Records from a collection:

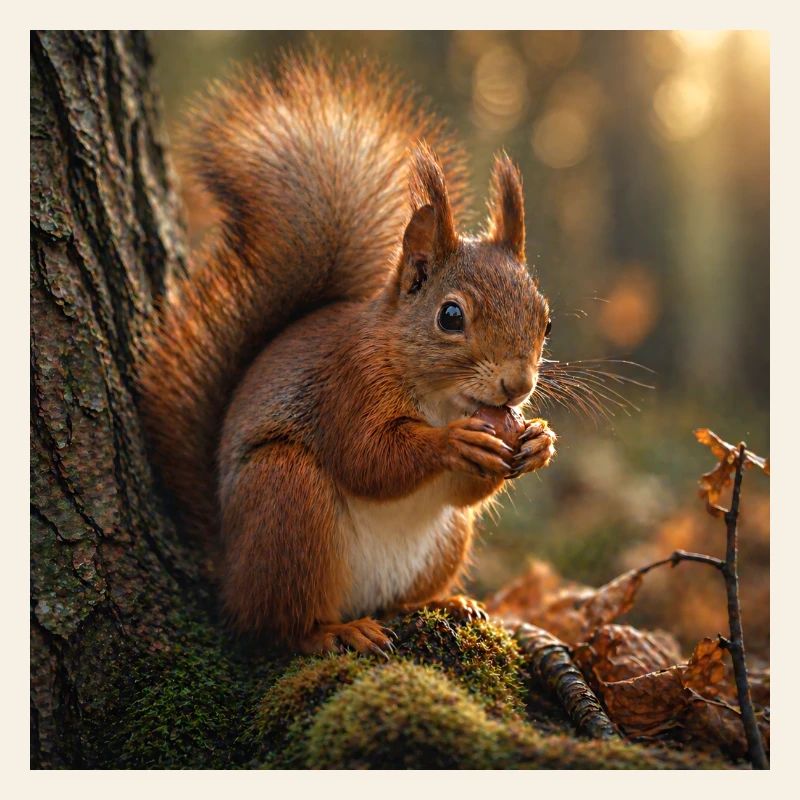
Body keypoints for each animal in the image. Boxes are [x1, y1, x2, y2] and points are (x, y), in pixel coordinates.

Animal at [137, 52, 556, 655]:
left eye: (546, 319)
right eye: (451, 317)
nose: (518, 386)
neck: (442, 398)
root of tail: (229, 567)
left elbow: (464, 493)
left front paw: (540, 441)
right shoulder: (348, 382)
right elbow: (368, 459)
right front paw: (453, 443)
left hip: (443, 543)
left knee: (400, 592)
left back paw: (445, 603)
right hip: (287, 497)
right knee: (275, 624)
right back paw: (336, 632)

_Problem details:_
Retype only the stretch of lines above starting at the one with "neck: (442, 398)" and stopping at the one with "left back paw: (445, 603)", exactly as written, with both kept.

_Your response:_
neck: (442, 398)
root of tail: (229, 567)
left elbow: (464, 493)
left front paw: (540, 441)
right shoulder: (348, 382)
right elbow: (368, 459)
right front paw: (453, 443)
left hip: (443, 543)
left knee: (400, 592)
left back paw: (445, 603)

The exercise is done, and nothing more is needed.